Personal information
- Born: 15 August 2002 (age 24) Dugo Selo, Croatia
- Nationality: Croatian
- Height: 1.91 m (6 ft 3 in)
- Playing position: Goalkeeper

Club information
- Current club: SC Magdeburg
- Number: 1

Senior clubs
- Years: Team
- 2020–2024: Nexe Našice
- 2024–2026: VfL Gummersbach
- 2026–: SC Magdeburg

National team ^{1}
- Years: Team / Apps / (Gls)
- 2023–: Croatia / 39 / (3)

Medal record
World Championship
| Silver medal – second place | 2025 Croatia/Denmark/Norway |  |
European Championship
| Bronze medal – third place | 2026 Denmark/Norway/Sweden |  |

= Dominik Kuzmanović =

Croatian handball player (born 2002)

Dominik Kuzmanović (born 15 August 2002) is a Croatian handball player for German club SC Magdeburg and the Croatian national team.

==Early life==
Kuzmanović was born on 15 August 2002 in Dugo Selo. He started playing handball at the age of five. Kuzmanović attended Stjepan Radić Elementary School in Brckovljani, where his teachers described him as an excellent student who excelled at all school subjects, including mathematics. He later began to practice taekwondo, which helped him in the position of a handball goalkeeper.

==Club career==
With his youth club Dugo Selo, Kuzmanović won the Croatian national championship. In 2019, he joined top- division team Nexe Našice, where the club finished second place in the Croatian Handball Premier League.

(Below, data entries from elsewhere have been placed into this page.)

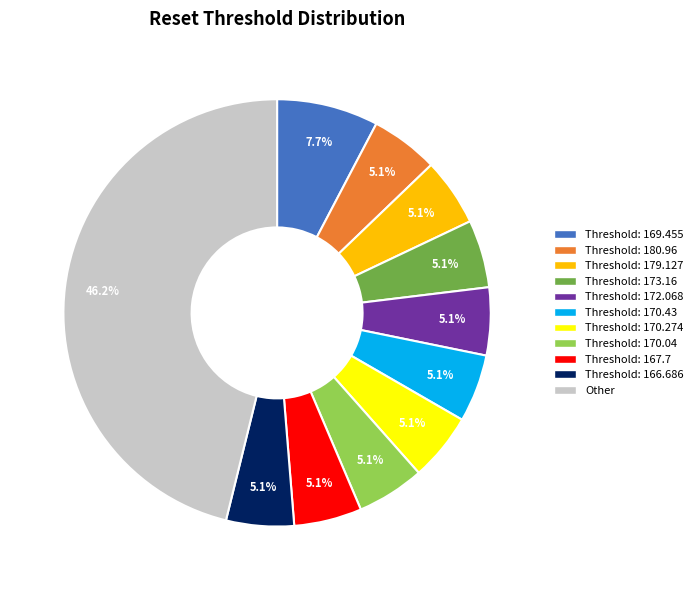

Approximately how many times larger is the value at Threshold: 172.068 compared to Threshold: 170.274?

1.0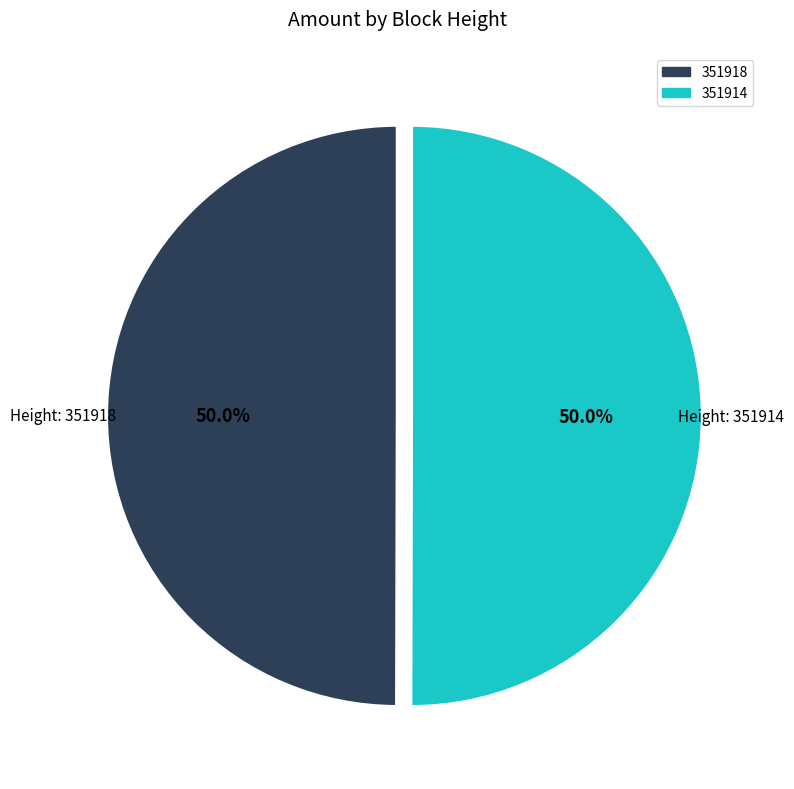

Count the number of slices in the pie.

2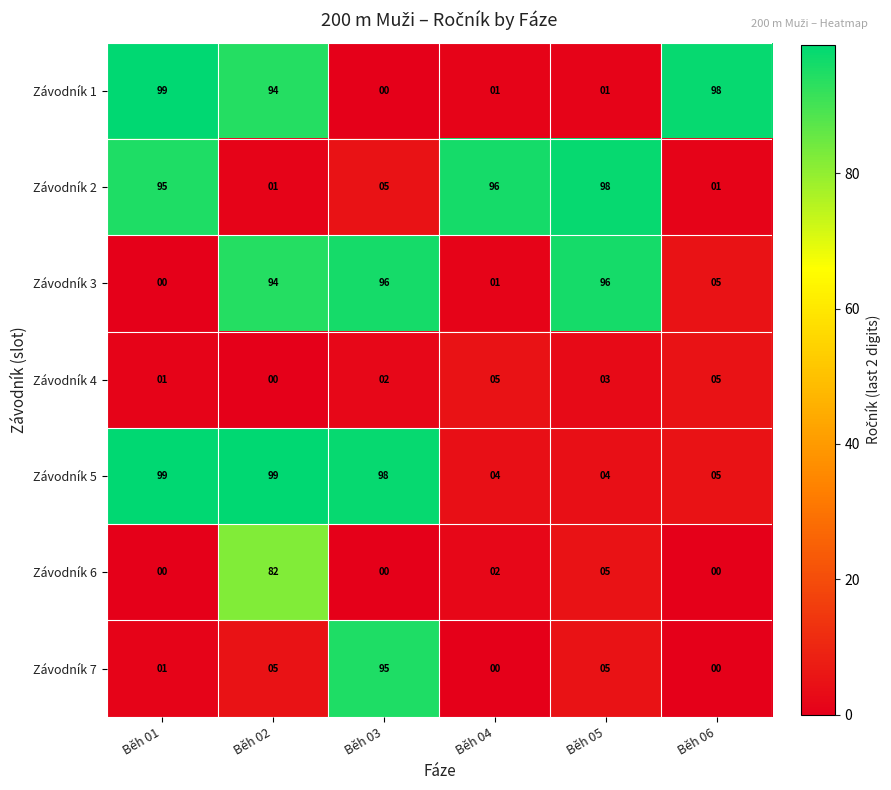

Which series has the largest range (max minus min)?

Závodník 1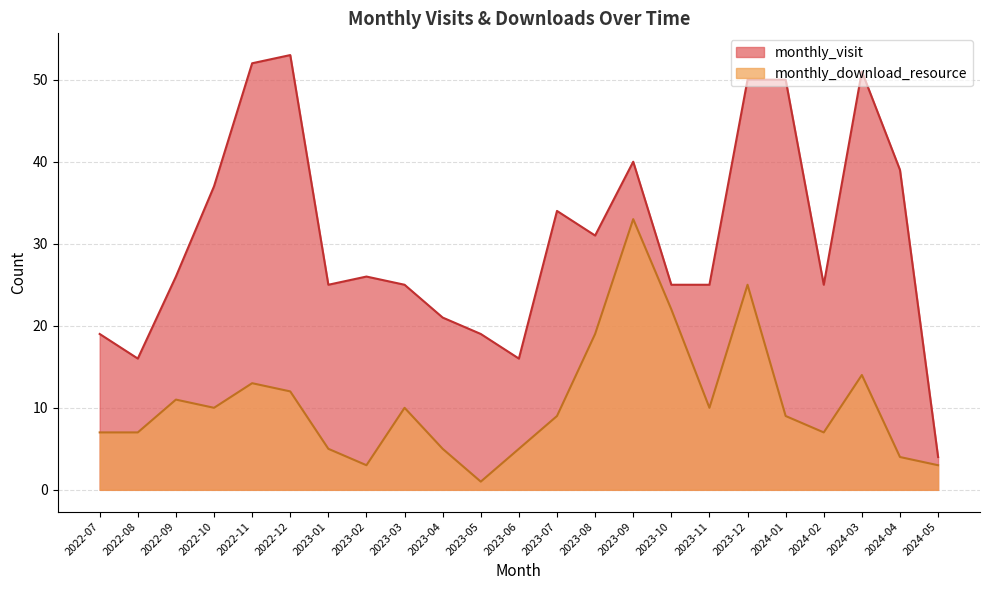

Read the monthly_download_resource value at 2024-01, to the nearest 10.

10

In 2024, Kuzmanović joined German side VfL Gummersbach. In 2025 and 2026, he was named Croatian handballer of the year.

===National team===
With the Croatian youth national team, Kuzmanović won gold medals at the 2019 European Youth Summer Olympic Festival. At the 2021 European Men's U-19 Handball Championship, he won silver medals with the Croatian youth team. Kuzmanović represented Croatia at the 2023 World Men's Handball Championship, playing in four matches. In the 2025 World Men's Handball Championship, where Croatia finished second place, he played a crucial role in eight matches with his 36% save accuracy.

At the 2026 European Men's Handball Championship he won bronze medals with Croatia, losing to Germany in the semifinal and beating Iceland in the third-place playoff.